Du retrait de la France coloniale – ayant permis la nationalisation des filières cotonnières africaines au bénéfice des Etats émancipés – aux privatisations imposées à ceux-ci par le Fonds monétaire international (FMI) et la Banque mondiale, conduisant de fait à la réappropriation de leurs richesses par de puissants oligopoles privés, le coton est révélateur d’une certaine instrumentalisation du commerce équitable.

La rémunération des petits paysans africains producteurs de coton est désormais fixée par le marché, où opèrent de puissants groupes financiers ou agroalimentaires, comme la société française Dagris (Développement des agro-industries du sud), détentrice d’un quasi-monopole sur le secteur cotonnier de l’Afrique de l’Ouest. Entreprise jusque-là publique, Dagris est aujourd’hui en cours de privatisation (lire « Paris brade le coton subsaharien »). « Le maintien de Dagris dans la sphère de l’Etat [risquait] de l’exclure de certaines privatisations, les Etats africains s’opposant fréquemment à ce que des organismes majoritairement publics contrôlent les filières cotonnières privatisées », précise un rapport du Sénat français, très favorable à sa dénationalisation, en mars 2005 (3). Désormais, la volonté du groupe de servir de confortables dividendes à ses actionnaires s’opposera à l’espérance des paysans de recevoir une équitable rémunération. Pour couper court à toute contestation, Dagris s’est tourné vers le « commerce équitable » : sur les deux cent quarante mille paysans producteurs de coton pour la société, trois mille deux cent quatre-vingts ont été sélectionnés pour bénéficier du système Max Havelaar (4).
Elimination des petits paysans

Un tel compagnonnage est contesté par Mme Aminata Traoré, ex-ministre de la culture du Mali : « Le commerce équitable fait partie des solutions au drame africain, à la condition que Max Havelaar ne se mette pas avec Dagris. Dagris fait partie du problème. » Mais d’autres considérations emportent la décision de Max Havelaar. « En 2003, l’association affichait un déficit de 350 000 euros, plus 600 000 euros de dettes et un arriéré d’impôts dépassant 700 000 euros. Max Havelaar France se refait une santé financière avec la fibre textile », constate la presse française (5). De fait, l’association est aussitôt récompensée : 610 000 euros lui sont versés par le ministère des affaires étrangères français, 500 000 par le Centre pour le développement de l’entreprise (CDE). Au total, plus de 1,7 million d’euros, toutes subventions comprises, pour la seule année 2004 (6).

« Si le commerce équitable est vraiment une cause d’intérêt général, pourquoi n’est-il pas financé par l’Europe ou par l’Organisation des Nations unies pour l’alimentation et l’agriculture (FAO) ? Pourquoi par le ministère français des affaires étrangères ? », interroge M. Michel Besson, directeur de l’association Minga. En tout cas, à peine le partenariat entre le trust cotonnier et Max Havelaar est-il scellé que Dagris, par la voix de son président, se livre dans les colonnes du quotidien Le Monde à un véritable plaidoyer pour des cultures génétiquement modifiées en Afrique (7). Un mode de production très lucratif pour les transnationales de l’agrochimie, mais ayant pour conséquence immédiate l’élimination des petits paysans.

▸ SECTION DES DONNÉES
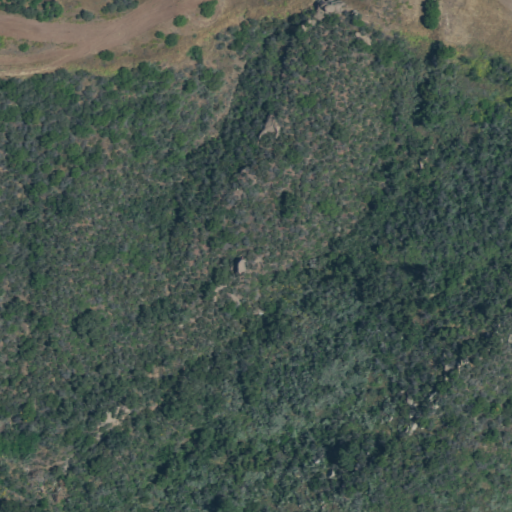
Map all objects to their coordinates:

▸ CONSIGNES
• 1. Répondez à ces questions sur le texte consacré au coton africain :
(a) Combien de paysans producteurs de coton Dagris a-t-il sélectionnés pour bénéficier du système Max Havelaar ?
(b) Quelle somme le ministère des affaires étrangères français a-t-il versée à Max Havelaar ?
(c) Qui dirige l'association Minga ?
• 2. Reprenez le texte sur le coton africain et le commerce équitable à partir de sa dernière phrase, et poursuivez-le.
Ce matériel provient d'une autre source que le texte.

▸ RÉPONSES PAR CONSIGNE
• 1.
(a) Trois mille deux cent quatre-vingts.
(b) 610 000 euros.
(c) M. Michel Besson.

• 2.
McDonald’s, dont on connaît la violence des pratiques sociales, propose désormais du café équitable « logotisé » (8) Max Havelaar. Tout comme Starbucks, le leader mondial de l’« espresso bar » avec ses sept mille cinq cents points de vente répartis dans trente-quatre pays, que l’écrivaine Naomi Klein qualifie de « précurseur dans l’art moderne de l’horaire [de travail] flexible ». Accor, dont la grève des femmes de chambre a, durant de longs mois, défrayé la chronique, sert à son tour du café Max Havelaar au bar de ses hôtels. Nestlé, l’entreprise la plus boycottée par les consommateurs britanniques, revendique elle aussi son partenariat avec Max Havelaar.
Une féroce répression antisyndicale

Il n’y a dès lors plus d’obstacles pour que les produits équitables franchissent le seuil de la grande distribution, dont la politique d’approvisionnement, caractérisée par la recherche de fournisseurs socialement moins-disants, amplifie les délocalisations massives, accélère l’insécurité sociale et la précarité (9). Offres publiques d’achat (OPA), fusions, absorptions, rachats... « Sur chaque grand segment de marché, trois ou quatre firmes internationales fournissent à elles seules 80 % de l’offre vendue en hypermarché », constatent les représentants de Coopernic, la deuxième plus grande centrale d’achats européenne (10). Douwe Egberts, Kraft Foods, Nestlé, Procter & Gamble et Sara Lee se partagent ainsi le marché du café. Un phénomène de concentration qui touche également le secteur de la distribution.

Pour les détracteurs de Max Havelaar, l’approche des géants de la distribution constituerait une véritable menace. Ils en veulent pour preuve les déclarations du représentant des hypermarchés Leclerc, au moment même où plusieurs syndicats dénonçaient la « féroce politique antisyndicale » inspirée par l’enseigne à ses magasins affiliés : « Le commerce équitable ne constitue qu’un marché émergent. Avec les volumes, les fournisseurs vont pouvoir écraser leurs coûts de production et nous pourrons ainsi augmenter nos marges. » Avec l’humain (salaires et protection sociale) pour variable d’ajustement ?

« Les différents types de distribution ne sont pas nécessairement incompatibles, car ils ne conviennent pas aux mêmes types de producteurs : à petit producteur, petit magasin, à gros producteur, gros magasin », avoue un commerçant de l’équitable dont le chiffre d’affaires a été multiplié par vingt et un en cinq ans (11). Sous l’impulsion des businessmans du « charity coffee », le commerce équitable a désormais muté en commerce de l’équitable, ce que regrette le père Van der Hoff : « Dès 1990, nous étions préoccupés par la tournure que prenait le mouvement dans d’autres pays (12). Sa dimension politique a été peu à peu édulcorée, puis évincée. »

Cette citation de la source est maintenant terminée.